• **Data in this exercise**
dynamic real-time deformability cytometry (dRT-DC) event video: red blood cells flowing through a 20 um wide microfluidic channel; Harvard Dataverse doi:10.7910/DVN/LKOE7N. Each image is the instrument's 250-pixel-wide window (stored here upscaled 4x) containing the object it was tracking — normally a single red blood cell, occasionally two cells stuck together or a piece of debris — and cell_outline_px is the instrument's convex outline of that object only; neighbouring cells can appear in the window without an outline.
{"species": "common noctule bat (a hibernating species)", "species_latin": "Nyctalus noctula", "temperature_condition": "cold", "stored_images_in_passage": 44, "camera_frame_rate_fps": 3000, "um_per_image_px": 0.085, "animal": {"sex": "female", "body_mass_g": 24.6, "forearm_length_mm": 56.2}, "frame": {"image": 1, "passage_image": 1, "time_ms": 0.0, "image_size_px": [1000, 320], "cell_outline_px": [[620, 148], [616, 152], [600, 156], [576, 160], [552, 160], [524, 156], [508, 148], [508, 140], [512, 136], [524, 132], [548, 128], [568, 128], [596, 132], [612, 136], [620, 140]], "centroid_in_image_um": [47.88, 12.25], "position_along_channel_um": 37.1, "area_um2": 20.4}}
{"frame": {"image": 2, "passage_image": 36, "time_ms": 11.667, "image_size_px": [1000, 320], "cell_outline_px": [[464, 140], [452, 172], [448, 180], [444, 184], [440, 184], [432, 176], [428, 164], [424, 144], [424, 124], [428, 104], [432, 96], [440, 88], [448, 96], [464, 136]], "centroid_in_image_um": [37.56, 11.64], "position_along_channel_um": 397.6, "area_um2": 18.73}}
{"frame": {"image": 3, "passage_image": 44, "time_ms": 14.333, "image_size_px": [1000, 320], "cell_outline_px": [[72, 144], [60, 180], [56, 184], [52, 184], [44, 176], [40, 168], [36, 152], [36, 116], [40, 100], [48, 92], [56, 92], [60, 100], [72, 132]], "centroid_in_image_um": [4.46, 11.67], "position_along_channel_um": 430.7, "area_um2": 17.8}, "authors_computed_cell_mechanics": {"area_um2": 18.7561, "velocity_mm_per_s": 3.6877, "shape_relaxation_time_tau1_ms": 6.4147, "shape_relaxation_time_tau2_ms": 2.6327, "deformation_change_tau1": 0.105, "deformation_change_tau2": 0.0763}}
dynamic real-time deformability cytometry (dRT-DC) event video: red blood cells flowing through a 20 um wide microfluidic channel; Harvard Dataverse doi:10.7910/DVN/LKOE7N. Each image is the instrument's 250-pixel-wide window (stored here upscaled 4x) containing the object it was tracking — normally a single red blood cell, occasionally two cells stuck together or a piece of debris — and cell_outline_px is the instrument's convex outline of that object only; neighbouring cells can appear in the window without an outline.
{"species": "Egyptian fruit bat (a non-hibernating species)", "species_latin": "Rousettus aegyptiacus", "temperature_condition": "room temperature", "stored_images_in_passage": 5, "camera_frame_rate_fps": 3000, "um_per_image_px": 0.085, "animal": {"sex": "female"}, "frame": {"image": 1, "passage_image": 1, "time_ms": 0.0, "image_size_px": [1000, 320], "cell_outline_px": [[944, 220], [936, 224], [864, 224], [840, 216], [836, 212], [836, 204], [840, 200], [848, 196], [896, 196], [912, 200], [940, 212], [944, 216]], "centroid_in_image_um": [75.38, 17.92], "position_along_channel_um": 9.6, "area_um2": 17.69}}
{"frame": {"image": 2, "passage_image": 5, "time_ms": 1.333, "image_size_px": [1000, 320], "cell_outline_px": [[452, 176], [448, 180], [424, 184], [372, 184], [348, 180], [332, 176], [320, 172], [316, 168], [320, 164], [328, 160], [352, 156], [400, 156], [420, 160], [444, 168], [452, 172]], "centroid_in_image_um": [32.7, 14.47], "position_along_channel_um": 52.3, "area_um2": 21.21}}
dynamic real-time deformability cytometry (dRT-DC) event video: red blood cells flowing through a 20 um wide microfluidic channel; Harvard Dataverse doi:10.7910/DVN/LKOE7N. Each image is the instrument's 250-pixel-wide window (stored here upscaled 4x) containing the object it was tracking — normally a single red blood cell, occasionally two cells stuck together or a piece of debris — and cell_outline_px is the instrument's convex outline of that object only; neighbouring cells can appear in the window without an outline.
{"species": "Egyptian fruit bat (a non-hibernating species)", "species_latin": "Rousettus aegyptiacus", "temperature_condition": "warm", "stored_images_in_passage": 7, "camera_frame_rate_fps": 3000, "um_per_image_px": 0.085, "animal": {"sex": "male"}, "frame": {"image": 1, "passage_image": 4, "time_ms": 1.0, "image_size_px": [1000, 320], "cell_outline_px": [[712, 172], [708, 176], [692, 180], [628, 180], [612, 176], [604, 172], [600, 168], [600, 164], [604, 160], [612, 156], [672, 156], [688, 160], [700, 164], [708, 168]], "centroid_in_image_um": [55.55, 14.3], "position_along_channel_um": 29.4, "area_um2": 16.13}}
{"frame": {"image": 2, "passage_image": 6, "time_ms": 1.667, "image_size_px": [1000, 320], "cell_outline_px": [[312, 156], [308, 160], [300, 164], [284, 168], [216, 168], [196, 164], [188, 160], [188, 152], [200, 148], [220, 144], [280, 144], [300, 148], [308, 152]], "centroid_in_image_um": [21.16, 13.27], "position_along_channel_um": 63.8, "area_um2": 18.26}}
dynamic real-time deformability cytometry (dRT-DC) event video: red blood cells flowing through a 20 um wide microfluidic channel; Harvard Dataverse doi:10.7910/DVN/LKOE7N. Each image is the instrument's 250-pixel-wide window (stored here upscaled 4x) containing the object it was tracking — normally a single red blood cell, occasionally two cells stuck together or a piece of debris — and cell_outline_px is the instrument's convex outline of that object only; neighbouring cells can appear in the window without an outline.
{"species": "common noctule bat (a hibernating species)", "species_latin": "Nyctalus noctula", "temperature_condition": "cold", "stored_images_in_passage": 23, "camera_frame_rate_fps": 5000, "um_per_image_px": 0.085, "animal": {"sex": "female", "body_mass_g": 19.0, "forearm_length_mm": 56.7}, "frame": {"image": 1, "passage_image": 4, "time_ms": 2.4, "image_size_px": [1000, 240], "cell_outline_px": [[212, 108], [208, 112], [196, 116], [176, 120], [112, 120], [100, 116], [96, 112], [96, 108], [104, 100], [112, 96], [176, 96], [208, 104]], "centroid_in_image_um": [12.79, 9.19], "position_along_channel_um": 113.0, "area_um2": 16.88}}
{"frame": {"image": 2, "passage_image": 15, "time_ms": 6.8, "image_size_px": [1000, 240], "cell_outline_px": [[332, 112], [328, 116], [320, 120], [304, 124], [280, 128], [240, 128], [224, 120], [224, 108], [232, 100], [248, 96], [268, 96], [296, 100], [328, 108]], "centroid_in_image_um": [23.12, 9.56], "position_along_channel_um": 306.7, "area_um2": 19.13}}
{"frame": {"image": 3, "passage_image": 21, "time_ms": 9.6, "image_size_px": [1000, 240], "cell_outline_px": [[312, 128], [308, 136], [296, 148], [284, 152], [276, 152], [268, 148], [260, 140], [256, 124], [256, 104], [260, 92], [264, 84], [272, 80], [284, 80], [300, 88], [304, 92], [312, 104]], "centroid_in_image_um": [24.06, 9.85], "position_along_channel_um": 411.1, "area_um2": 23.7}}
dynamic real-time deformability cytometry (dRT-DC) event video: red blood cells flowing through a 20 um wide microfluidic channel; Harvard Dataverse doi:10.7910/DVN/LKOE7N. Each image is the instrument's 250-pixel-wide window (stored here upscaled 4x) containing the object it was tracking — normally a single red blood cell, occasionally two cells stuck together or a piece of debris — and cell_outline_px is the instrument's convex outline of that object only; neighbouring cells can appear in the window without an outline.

• **The problem**
Write down the full listing again, exactly.

• **The result**
dynamic real-time deformability cytometry (dRT-DC) event video: red blood cells flowing through a 20 um wide microfluidic channel; Harvard Dataverse doi:10.7910/DVN/LKOE7N. Each image is the instrument's 250-pixel-wide window (stored here upscaled 4x) containing the object it was tracking — normally a single red blood cell, occasionally two cells stuck together or a piece of debris — and cell_outline_px is the instrument's convex outline of that object only; neighbouring cells can appear in the window without an outline.
{"species": "common noctule bat (a hibernating species)", "species_latin": "Nyctalus noctula", "temperature_condition": "cold", "stored_images_in_passage": 44, "camera_frame_rate_fps": 3000, "um_per_image_px": 0.085, "animal": {"sex": "female", "body_mass_g": 24.6, "forearm_length_mm": 56.2}, "frame": {"image": 1, "passage_image": 1, "time_ms": 0.0, "image_size_px": [1000, 320], "cell_outline_px": [[620, 148], [616, 152], [600, 156], [576, 160], [552, 160], [524, 156], [508, 148], [508, 140], [512, 136], [524, 132], [548, 128], [568, 128], [596, 132], [612, 136], [620, 140]], "centroid_in_image_um": [47.88, 12.25], "position_along_channel_um": 37.1, "area_um2": 20.4}}
{"frame": {"image": 2, "passage_image": 36, "time_ms": 11.667, "image_size_px": [1000, 320], "cell_outline_px": [[464, 140], [452, 172], [448, 180], [444, 184], [440, 184], [432, 176], [428, 164], [424, 144], [424, 124], [428, 104], [432, 96], [440, 88], [448, 96], [464, 136]], "centroid_in_image_um": [37.56, 11.64], "position_along_channel_um": 397.6, "area_um2": 18.73}}
{"frame": {"image": 3, "passage_image": 44, "time_ms": 14.333, "image_size_px": [1000, 320], "cell_outline_px": [[72, 144], [60, 180], [56, 184], [52, 184], [44, 176], [40, 168], [36, 152], [36, 116], [40, 100], [48, 92], [56, 92], [60, 100], [72, 132]], "centroid_in_image_um": [4.46, 11.67], "position_along_channel_um": 430.7, "area_um2": 17.8}, "authors_computed_cell_mechanics": {"area_um2": 18.7561, "velocity_mm_per_s": 3.6877, "shape_relaxation_time_tau1_ms": 6.4147, "shape_relaxation_time_tau2_ms": 2.6327, "deformation_change_tau1": 0.105, "deformation_change_tau2": 0.0763}}
dynamic real-time deformability cytometry (dRT-DC) event video: red blood cells flowing through a 20 um wide microfluidic channel; Harvard Dataverse doi:10.7910/DVN/LKOE7N. Each image is the instrument's 250-pixel-wide window (stored here upscaled 4x) containing the object it was tracking — normally a single red blood cell, occasionally two cells stuck together or a piece of debris — and cell_outline_px is the instrument's convex outline of that object only; neighbouring cells can appear in the window without an outline.
{"species": "Egyptian fruit bat (a non-hibernating species)", "species_latin": "Rousettus aegyptiacus", "temperature_condition": "room temperature", "stored_images_in_passage": 5, "camera_frame_rate_fps": 3000, "um_per_image_px": 0.085, "animal": {"sex": "female"}, "frame": {"image": 1, "passage_image": 1, "time_ms": 0.0, "image_size_px": [1000, 320], "cell_outline_px": [[944, 220], [936, 224], [864, 224], [840, 216], [836, 212], [836, 204], [840, 200], [848, 196], [896, 196], [912, 200], [940, 212], [944, 216]], "centroid_in_image_um": [75.38, 17.92], "position_along_channel_um": 9.6, "area_um2": 17.69}}
{"frame": {"image": 2, "passage_image": 5, "time_ms": 1.333, "image_size_px": [1000, 320], "cell_outline_px": [[452, 176], [448, 180], [424, 184], [372, 184], [348, 180], [332, 176], [320, 172], [316, 168], [320, 164], [328, 160], [352, 156], [400, 156], [420, 160], [444, 168], [452, 172]], "centroid_in_image_um": [32.7, 14.47], "position_along_channel_um": 52.3, "area_um2": 21.21}}
dynamic real-time deformability cytometry (dRT-DC) event video: red blood cells flowing through a 20 um wide microfluidic channel; Harvard Dataverse doi:10.7910/DVN/LKOE7N. Each image is the instrument's 250-pixel-wide window (stored here upscaled 4x) containing the object it was tracking — normally a single red blood cell, occasionally two cells stuck together or a piece of debris — and cell_outline_px is the instrument's convex outline of that object only; neighbouring cells can appear in the window without an outline.
{"species": "Egyptian fruit bat (a non-hibernating species)", "species_latin": "Rousettus aegyptiacus", "temperature_condition": "warm", "stored_images_in_passage": 7, "camera_frame_rate_fps": 3000, "um_per_image_px": 0.085, "animal": {"sex": "male"}, "frame": {"image": 1, "passage_image": 4, "time_ms": 1.0, "image_size_px": [1000, 320], "cell_outline_px": [[712, 172], [708, 176], [692, 180], [628, 180], [612, 176], [604, 172], [600, 168], [600, 164], [604, 160], [612, 156], [672, 156], [688, 160], [700, 164], [708, 168]], "centroid_in_image_um": [55.55, 14.3], "position_along_channel_um": 29.4, "area_um2": 16.13}}
{"frame": {"image": 2, "passage_image": 6, "time_ms": 1.667, "image_size_px": [1000, 320], "cell_outline_px": [[312, 156], [308, 160], [300, 164], [284, 168], [216, 168], [196, 164], [188, 160], [188, 152], [200, 148], [220, 144], [280, 144], [300, 148], [308, 152]], "centroid_in_image_um": [21.16, 13.27], "position_along_channel_um": 63.8, "area_um2": 18.26}}
dynamic real-time deformability cytometry (dRT-DC) event video: red blood cells flowing through a 20 um wide microfluidic channel; Harvard Dataverse doi:10.7910/DVN/LKOE7N. Each image is the instrument's 250-pixel-wide window (stored here upscaled 4x) containing the object it was tracking — normally a single red blood cell, occasionally two cells stuck together or a piece of debris — and cell_outline_px is the instrument's convex outline of that object only; neighbouring cells can appear in the window without an outline.
{"species": "common noctule bat (a hibernating species)", "species_latin": "Nyctalus noctula", "temperature_condition": "cold", "stored_images_in_passage": 23, "camera_frame_rate_fps": 5000, "um_per_image_px": 0.085, "animal": {"sex": "female", "body_mass_g": 19.0, "forearm_length_mm": 56.7}, "frame": {"image": 1, "passage_image": 4, "time_ms": 2.4, "image_size_px": [1000, 240], "cell_outline_px": [[212, 108], [208, 112], [196, 116], [176, 120], [112, 120], [100, 116], [96, 112], [96, 108], [104, 100], [112, 96], [176, 96], [208, 104]], "centroid_in_image_um": [12.79, 9.19], "position_along_channel_um": 113.0, "area_um2": 16.88}}
{"frame": {"image": 2, "passage_image": 15, "time_ms": 6.8, "image_size_px": [1000, 240], "cell_outline_px": [[332, 112], [328, 116], [320, 120], [304, 124], [280, 128], [240, 128], [224, 120], [224, 108], [232, 100], [248, 96], [268, 96], [296, 100], [328, 108]], "centroid_in_image_um": [23.12, 9.56], "position_along_channel_um": 306.7, "area_um2": 19.13}}
{"frame": {"image": 3, "passage_image": 21, "time_ms": 9.6, "image_size_px": [1000, 240], "cell_outline_px": [[312, 128], [308, 136], [296, 148], [284, 152], [276, 152], [268, 148], [260, 140], [256, 124], [256, 104], [260, 92], [264, 84], [272, 80], [284, 80], [300, 88], [304, 92], [312, 104]], "centroid_in_image_um": [24.06, 9.85], "position_along_channel_um": 411.1, "area_um2": 23.7}}
dynamic real-time deformability cytometry (dRT-DC) event video: red blood cells flowing through a 20 um wide microfluidic channel; Harvard Dataverse doi:10.7910/DVN/LKOE7N. Each image is the instrument's 250-pixel-wide window (stored here upscaled 4x) containing the object it was tracking — normally a single red blood cell, occasionally two cells stuck together or a piece of debris — and cell_outline_px is the instrument's convex outline of that object only; neighbouring cells can appear in the window without an outline.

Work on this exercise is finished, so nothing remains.